Advanced inference on mixed effects models for SAE
Category: International Association of Survey Statisticians (IASS)
As outlined in the description, we focus on recent advances in complex inference for Mixed Effects Models (MEM) as these are extremely popular in many statistical domains. In this session we concentrate on new challenges for using MEM for small area estimation (SAE, where "small areas" may refer to any kind of clusters, not necessarily geographical ones), a statistics domain in which MEMs are particularly popular due to their prediction power.
More specifically, we consider inference problems that arise when using MEM for small area predictors (a) to do comparative or joint statistics for various or all areas simultaneously, (b) when looking at estimates resulting from model selection, or (c) predictors resulting from highly nonlinear methods like random forests with mixed effects. It is easy to see that the existing classic, commonly used methods fail to work then, or at least don't offer what the practitioner expects them to do. Examples are that e.g. classical prediction intervals for SAE parameters were not made for any of the above problems: not for uniform or simultaneous infernce, not for post-selection inference, not for highly non-linear predictors. They are neither made for doing comparative analysis between small areas, but SAE-based resource-allocation implies exactly this. Morever, focusing on particularly poor or polluted small areas requires joint conditional inference, a topic that so far has largely been ignored. Likelwise, more complex data structures require highly nonlinear methods like random forests that would in addition allow for the inclusion of qualitative data.
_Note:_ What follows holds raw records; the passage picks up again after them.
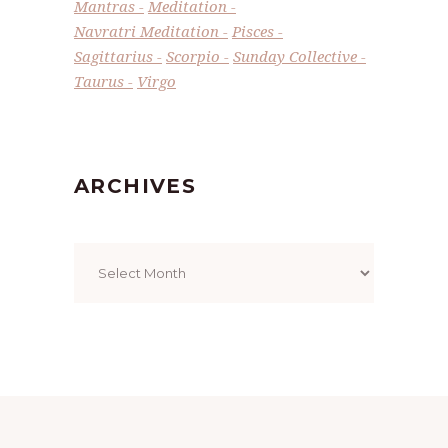
Mantras
Meditation
Navratri Meditation
Pisces
Sagittarius
Scorpio
Sunday Collective
Taurus
Virgo
ARCHIVES
Archives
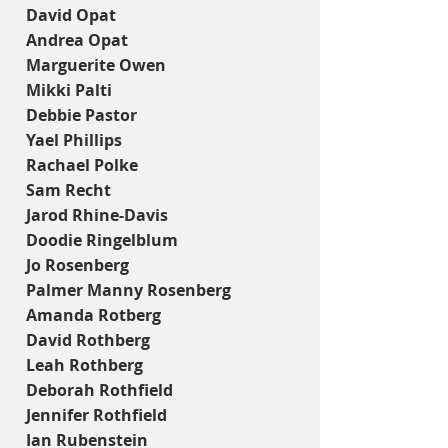
David Opat
Andrea Opat
Marguerite Owen
Mikki Palti
Debbie Pastor
Yael Phillips
Rachael Polke
Sam Recht
Jarod Rhine-Davis
Doodie Ringelblum
Jo Rosenberg
Palmer Manny Rosenberg
Amanda Rotberg
David Rothberg
Leah Rothberg
Deborah Rothfield
Jennifer Rothfield
Ian Rubenstein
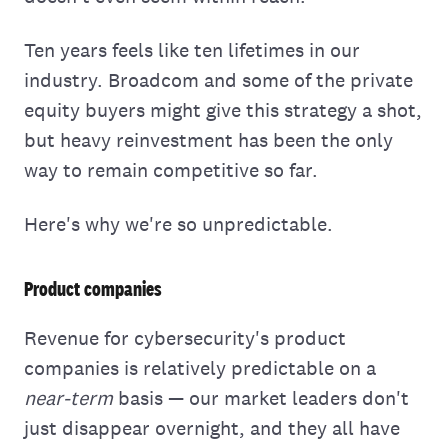
Ten years feels like ten lifetimes in our
industry. Broadcom and some of the private
equity buyers might give this strategy a shot,
but heavy reinvestment has been the only
way to remain competitive so far.
Here's why we're so unpredictable.
Product companies
Revenue for cybersecurity's product
companies is relatively predictable on a
near-term
basis — our market leaders don't
just disappear overnight, and they all have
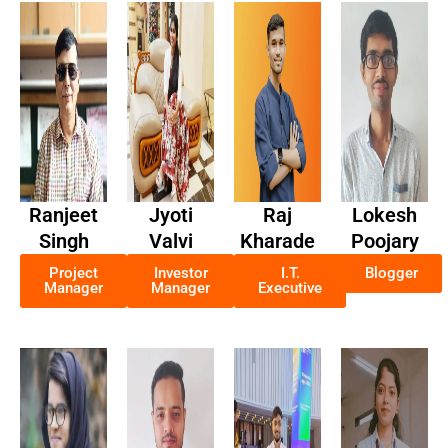
Ranjeet
Jyoti
Raj
Lokesh
Singh
Valvi
Kharade
Poojary
Project
Investor
I.T.
Blogger
Manager
Manager
Executive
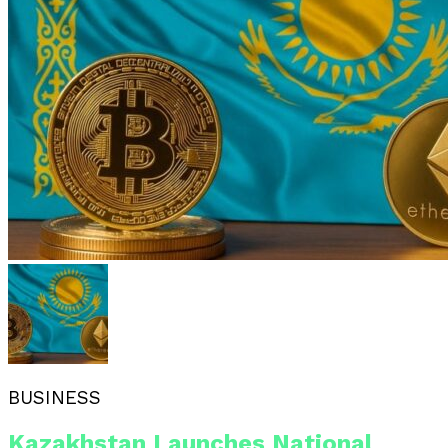
BUSINESS
Kazakhstan Launches National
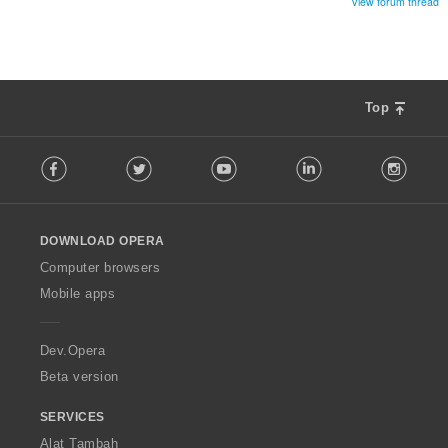
View forum thread
Top
F
Facebook
Twitter
Youtube
LinkedIn
Instag
o
l
l
o
DOWNLOAD OPERA
w
O
Computer browsers
p
Mobile apps
e
r
a
Dev.Opera
Beta version
SERVICES
Alat Tambah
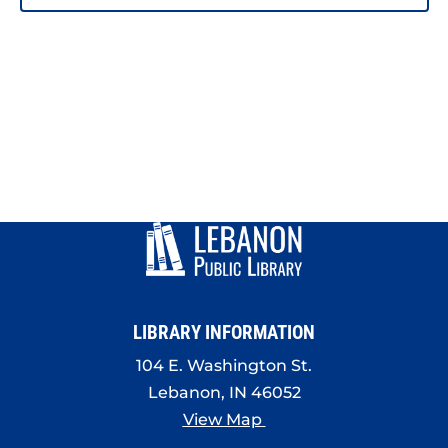
PHOTO
VIEW
LIBRARY INFORMATION
104 E. Washington St.
Lebanon, IN 46052
View Map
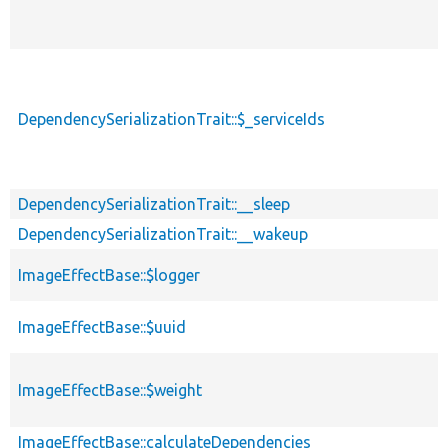
DependencySerializationTrait::$_serviceIds
DependencySerializationTrait::__sleep
DependencySerializationTrait::__wakeup
ImageEffectBase::$logger
ImageEffectBase::$uuid
ImageEffectBase::$weight
ImageEffectBase::calculateDependencies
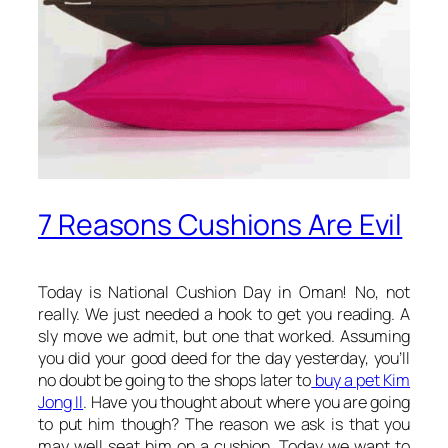
7 Reasons Cushions Are Evil
Today is National Cushion Day in Oman! No, not
really. We just needed a hook to get you reading. A
sly move we admit, but one that worked. Assuming
you did your good deed for the day yesterday, you’ll
no doubt be going to the shops later to
buy a pet Kim
Jong Il
. Have you thought about where you are going
to put him though? The reason we ask is that you
may well seat him on a cushion. Today we want to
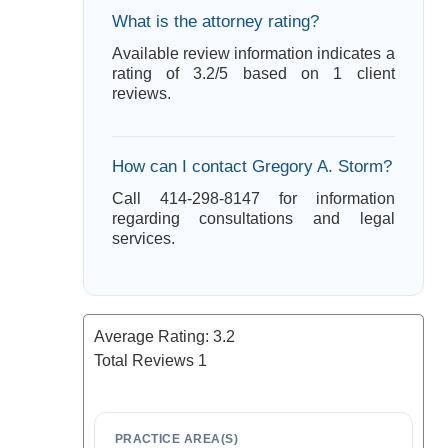
What is the attorney rating?
Available review information indicates a
rating of 3.2/5 based on 1 client
reviews.
How can I contact Gregory A. Storm?
Call 414-298-8147 for information
regarding consultations and legal
services.
Average Rating:
3.2
Total Reviews
1
PRACTICE AREA(S)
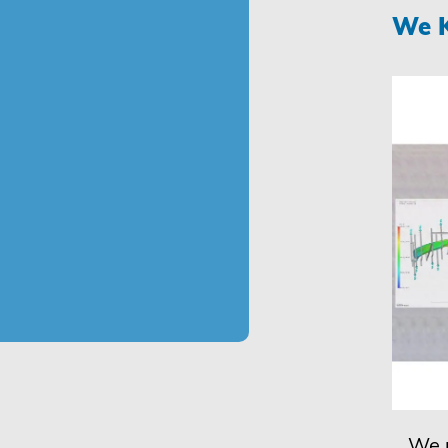
We K
We u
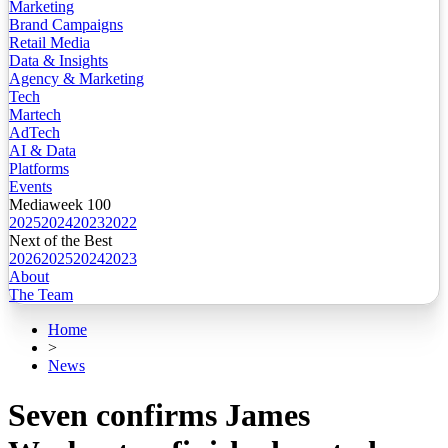
Marketing
Brand Campaigns
Retail Media
Data & Insights
Agency & Marketing
Tech
Martech
AdTech
AI & Data
Platforms
Events
Mediaweek 100
2025
2024
2023
2022
Next of the Best
2026
2025
2024
2023
About
The Team
Home
>
News
Seven confirms James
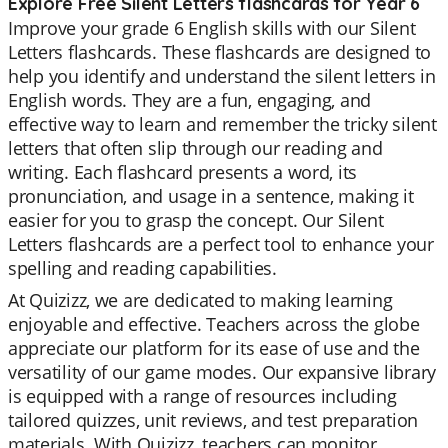
Explore Free Silent Letters flashcards for Year 6
Improve your grade 6 English skills with our Silent
Letters flashcards. These flashcards are designed to
help you identify and understand the silent letters in
English words. They are a fun, engaging, and
effective way to learn and remember the tricky silent
letters that often slip through our reading and
writing. Each flashcard presents a word, its
pronunciation, and usage in a sentence, making it
easier for you to grasp the concept. Our Silent
Letters flashcards are a perfect tool to enhance your
spelling and reading capabilities.
At Quizizz, we are dedicated to making learning
enjoyable and effective. Teachers across the globe
appreciate our platform for its ease of use and the
versatility of our game modes. Our expansive library
is equipped with a range of resources including
tailored quizzes, unit reviews, and test preparation
materials. With Quizizz, teachers can monitor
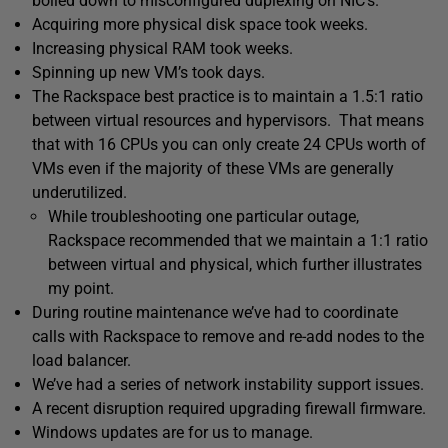
boiled down to misconfigured duplexing on NIC’s.
Acquiring more physical disk space took weeks.
Increasing physical RAM took weeks.
Spinning up new VM’s took days.
The Rackspace best practice is to maintain a 1.5:1 ratio
between virtual resources and hypervisors. That means
that with 16 CPUs you can only create 24 CPUs worth of
VMs even if the majority of these VMs are generally
underutilized.
While troubleshooting one particular outage,
Rackspace recommended that we maintain a 1:1 ratio
between virtual and physical, which further illustrates
my point.
During routine maintenance we’ve had to coordinate
calls with Rackspace to remove and re-add nodes to the
load balancer.
We’ve had a series of network instability support issues.
A recent disruption required upgrading firewall firmware.
Windows updates are for us to manage.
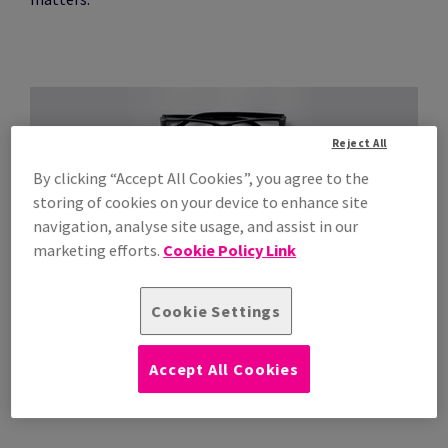
Reject All
By clicking “Accept All Cookies”, you agree to the
storing of cookies on your device to enhance site
navigation, analyse site usage, and assist in our
marketing efforts.
Cookie Policy Link
Premium quality
Cookie Settings
A white, premium quality, paper offering peace of mind
and trouble-free printing performance, suitable for
Accept All Cookies
laser and inkjet equipment.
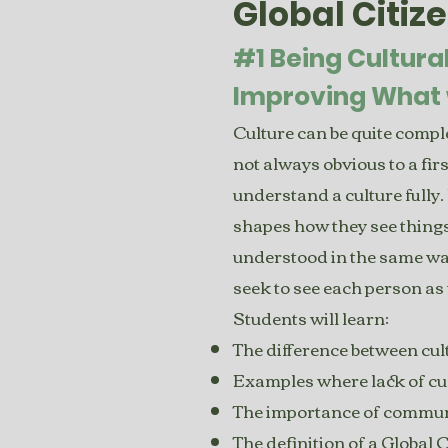
Global Citiz
#1 Being Cultura
Improving What 
Culture can be quite complex
not always obvious to a fi
understand a culture fully. 
shapes how they see things
understood in the same way 
seek to see each person as 
Students will learn:
The difference between cu
Examples where lack of cul
The importance of communic
The definition of a Global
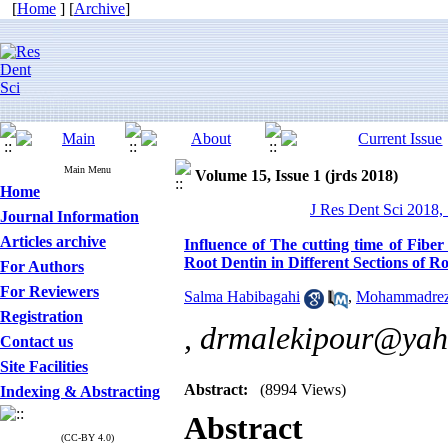
[
Home
] [
Archive
]
Main Menu
Volume 15, Issue 1 (jrds 2018)
Home
J Res Dent Sci 2018, 
Journal Information
Articles archive
Influence of The cutting time of Fibe
Root Dentin in Different Sections of R
For Authors
For Reviewers
Salma Habibagahi
,
Mohammadrez
Registration
,
drmalekipour@yah
Contact us
Site Facilities
Abstract:
(8994 Views)
Indexing & Abstracting
Abstract
(CC-BY 4.0)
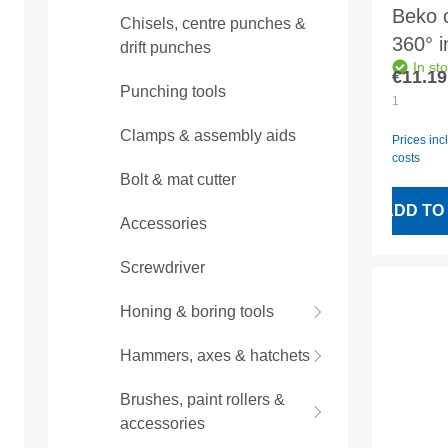
Beko c
Chisels, centre punches &
360° i
drift punches
In st
bliste
€11.19
Regular
Punching tools
piece
1
Clamps & assembly aids
Prices inc
costs
Bolt & mat cutter
ADD TO
Accessories
Screwdriver
Honing & boring tools
Hammers, axes & hatchets
Brushes, paint rollers &
accessories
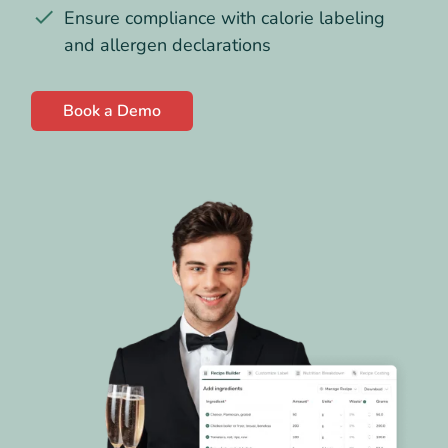
Ensure compliance with calorie labeling
and allergen declarations
Book a Demo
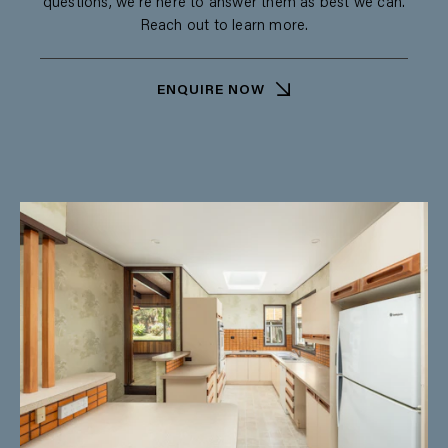
questions, we’re here to answer them as best we can.
Reach out to learn more.
ENQUIRE NOW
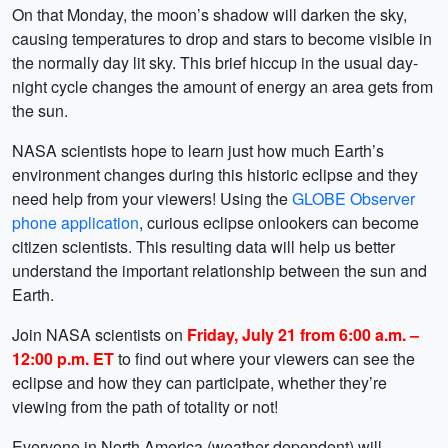
On that Monday, the moon’s shadow will darken the sky,
causing temperatures to drop and stars to become visible in
the normally day lit sky. This brief hiccup in the usual day-
night cycle changes the amount of energy an area gets from
the sun.
NASA scientists hope to learn just how much Earth’s
environment changes during this historic eclipse and they
need help from your viewers! Using the
GLOBE Observer
phone application
, curious eclipse onlookers can become
citizen scientists. This resulting data will help us better
understand the important relationship between the sun and
Earth.
Join NASA scientists on
Friday, July 21 from 6:00 a.m. –
12:00 p.m. ET
to find out where your viewers can see the
eclipse and how they can participate, whether they’re
viewing from the path of totality or not!
Everyone in North America (weather dependent) will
Over the last four to five years, the invited speakers have been working exactly on these particular inference problems, i.e. uniform, post-selection, conditional, and highly non-linear inference for MEM. This session is intended to give an overview of the recent advances of such complex inference problems that practitioners are more and more frequently facing in small area estimation (in particular in official and environmental statistics, and especially for the new requirements of providing SDG-indicators on highly disaggregated levels).
Prof Tatyana Krivobokova will talk about her findings on conditional and post-LASSO inference in mixed models, Prof. Nikos Tzavidis will present his research on doing inference with mixed effects Random Forests, and Prof. Stefan Sperlich will talk about uniform and simultaneous inference for SAE. Dr. David Newhouse, Senior Economist at the World Bank, will discuss these advances from the practitioners’ point(s) of view, and Prof. Monica Pratesi, an internationally expert for small area estimation in practice and theory, acts as Session Chair.